Thanked by 1Janevski

Comments

  • JarryJarry Member

    No fight there, just natural evolution (ipfwadm > ipchains > netfilter/iptables/ip6tables/arptables > nftables/nft > bpfilter/bpt). Just bear in mind bpfilter is in very early stages of development. The most optimistic guess I have seen somewhere on kernel mailing list is it needs at least 3 more years till being production ready. Probably much more...

  • SplitIceSplitIce Member, Host Rep

    @Jarry

    re; bpfilter eBPF via tc and XDP is available now. I'm betting it will be fairly interchangable (just a different hook point). many years is my concern too. Although it should be easier than nftables ever was to implement. Apparently you can also do eBPF in xt_BPF (within iptables) although I'm yet to try it.

    nftables is a poorly designed replacement for iptables IMHO. Sure they fixed many iptables issues, but they created new ones. One of the big ones no extensibility of targets without patching multiple projects, low readability of complex rules ("tcp" means different things depending on what precedes it - or doesnt). I really hate it. I do wish I could do verdict maps in iptables though.... It was also slower than iptables per rule last I checked (indirection is a bitch), it only excels due to rule reduction (e.g maps).

    I wonder if you can run both iptables and nftables (i.e run nftables after an IPTABLES prerouting raw hook). That would be cool.

    Thanked by 1desperand
  • eva2000eva2000 Veteran

    Guess we shall see with RHEL/CentOS 8 using nftables :)

  • SplitIceSplitIce Member, Host Rep

    @eva2000 I don't suppose you have benchmarked them for for Centmin mod (only 'cause you benchmark near everything). I'd be really curious to see a modern comparison (post spectre etc).

  • sinsin Member

    I like nftables, I started using it with Debian Stretch and now it looks like it's default in Buster.

  • Shot2Shot2 Member

    I dislike nftables. Idiotic and contorted.

  • eva2000eva2000 Veteran

    @SplitIce said:
    @eva2000 I don't suppose you have benchmarked them for for Centmin mod (only 'cause you benchmark near everything). I'd be really curious to see a modern comparison (post spectre etc).

    haven't touched nftables yet as Centmin Mod uses CSF Firewall (iptables wrapper) so will have to see how CSF Firewall handles CentOS/RHEL 8 nftables. CSF Firewall folks said wait and see as they also need to get their hands on CentOS 8.

  • rm_rm_ IPv6 Advocate, Veteran

    iptables works.

  • FHRFHR Member, Host Rep
    edited June 2019

    XDP looks great from the description, it seems it can process millions of packets per second on a single core. eBPF with XDP is a superiour method of filtering to anything else.

    SplitIce said: I wonder if you can run both iptables and nftables (i.e run nftables after an IPTABLES prerouting raw hook). That would be cool.

    AFAIK no.

  • ehabehab Member
    edited June 2019

    ++nftables

  • LeviLevi Member

    @Shot2 said:
    I dislike nftables. Idiotic and contorted.

    Care to elaborate? Nft seems way more human readable than iptables.

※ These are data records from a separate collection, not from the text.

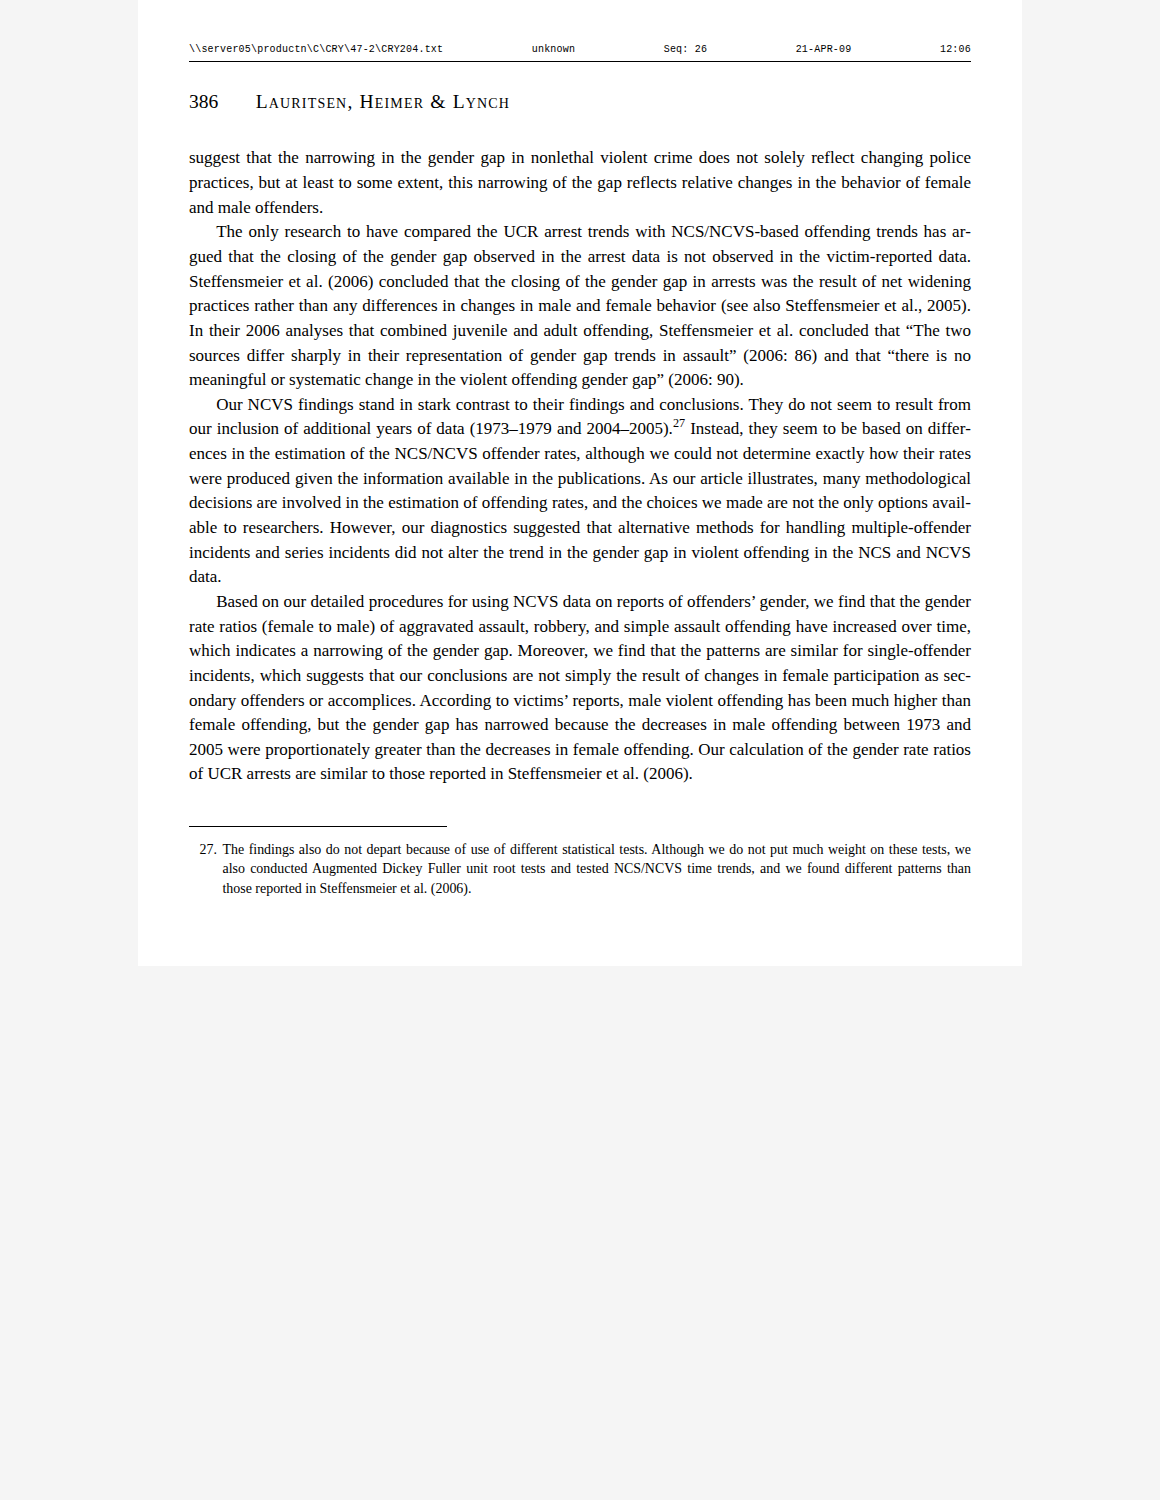\\server05\productn\C\CRY\47-2\CRY204.txt unknown Seq: 26 21-APR-09 12:06
386 Lauritsen, Heimer & Lynch
suggest that the narrowing in the gender gap in nonlethal violent crime does not solely reflect changing police practices, but at least to some extent, this narrowing of the gap reflects relative changes in the behavior of female and male offenders.
The only research to have compared the UCR arrest trends with NCS/NCVS-based offending trends has argued that the closing of the gender gap observed in the arrest data is not observed in the victim-reported data. Steffensmeier et al. (2006) concluded that the closing of the gender gap in arrests was the result of net widening practices rather than any differences in changes in male and female behavior (see also Steffensmeier et al., 2005). In their 2006 analyses that combined juvenile and adult offending, Steffensmeier et al. concluded that “The two sources differ sharply in their representation of gender gap trends in assault” (2006: 86) and that “there is no meaningful or systematic change in the violent offending gender gap” (2006: 90).
Our NCVS findings stand in stark contrast to their findings and conclusions. They do not seem to result from our inclusion of additional years of data (1973–1979 and 2004–2005).27 Instead, they seem to be based on differences in the estimation of the NCS/NCVS offender rates, although we could not determine exactly how their rates were produced given the information available in the publications. As our article illustrates, many methodological decisions are involved in the estimation of offending rates, and the choices we made are not the only options available to researchers. However, our diagnostics suggested that alternative methods for handling multiple-offender incidents and series incidents did not alter the trend in the gender gap in violent offending in the NCS and NCVS data.
Based on our detailed procedures for using NCVS data on reports of offenders’ gender, we find that the gender rate ratios (female to male) of aggravated assault, robbery, and simple assault offending have increased over time, which indicates a narrowing of the gender gap. Moreover, we find that the patterns are similar for single-offender incidents, which suggests that our conclusions are not simply the result of changes in female participation as secondary offenders or accomplices. According to victims’ reports, male violent offending has been much higher than female offending, but the gender gap has narrowed because the decreases in male offending between 1973 and 2005 were proportionately greater than the decreases in female offending. Our calculation of the gender rate ratios of UCR arrests are similar to those reported in Steffensmeier et al. (2006).
The findings also do not depart because of use of different statistical tests. Although we do not put much weight on these tests, we also conducted Augmented Dickey Fuller unit root tests and tested NCS/NCVS time trends, and we found different patterns than those reported in Steffensmeier et al. (2006).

    Thanked by 1darkimmortal
  • SplitIceSplitIce Member, Host Rep

    @LTniger I assume he means contextual problems e.g what "tcp" means varies given it's location in the rule for example.

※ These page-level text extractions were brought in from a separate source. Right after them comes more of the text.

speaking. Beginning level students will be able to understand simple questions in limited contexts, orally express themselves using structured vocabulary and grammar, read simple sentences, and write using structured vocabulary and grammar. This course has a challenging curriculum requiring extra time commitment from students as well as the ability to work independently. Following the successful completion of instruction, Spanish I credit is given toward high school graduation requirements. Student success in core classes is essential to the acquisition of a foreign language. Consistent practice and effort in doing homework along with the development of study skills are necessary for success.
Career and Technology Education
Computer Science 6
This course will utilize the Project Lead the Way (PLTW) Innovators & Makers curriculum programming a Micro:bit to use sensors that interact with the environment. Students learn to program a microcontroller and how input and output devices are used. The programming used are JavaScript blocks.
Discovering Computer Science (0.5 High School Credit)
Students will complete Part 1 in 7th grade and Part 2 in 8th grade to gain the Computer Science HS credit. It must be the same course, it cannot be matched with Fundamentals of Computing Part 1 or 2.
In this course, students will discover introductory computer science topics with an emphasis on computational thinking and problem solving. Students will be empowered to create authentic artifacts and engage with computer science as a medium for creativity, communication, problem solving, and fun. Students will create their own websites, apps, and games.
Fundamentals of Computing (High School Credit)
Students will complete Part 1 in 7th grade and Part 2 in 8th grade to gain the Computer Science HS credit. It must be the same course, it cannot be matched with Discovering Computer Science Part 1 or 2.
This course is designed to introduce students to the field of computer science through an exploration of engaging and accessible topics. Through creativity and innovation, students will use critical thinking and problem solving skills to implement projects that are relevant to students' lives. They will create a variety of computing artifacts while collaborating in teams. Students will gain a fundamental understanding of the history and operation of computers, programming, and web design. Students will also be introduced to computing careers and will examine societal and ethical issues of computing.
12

    BTW to anyone looking to play with eBPF as a result of this thread you need a damn new kernel. None of this >3.9 or even 4.1 as quoted elsewhere. For most features >4.16.

  • SplitIceSplitIce Member, Host Rep

    Blast from the past, I thought I'd share something.

    Back when I opened this I was disappointed with the lack of verdict maps in iptables. So I set out to research different ways a similar technology could be introduced into iptables/xtables.

    A prototype is now out: https://github.com/splitice/xt_DYNJMP/

    Requires a kernel patch, since iptables by default doesn't let you do such dangerous things (and yes this IS dangerous).

    Thanked by 2Clouvider eva2000
  • iptable : it is a command line utility to configure firewall rules
    nftable : it is package filtering framework.

    Thanked by 1Janevski
  • SplitIceSplitIce Member, Host Rep

    cloudminister said: nftable : it is package filtering framework.

    netfilter: is a package filtering framework.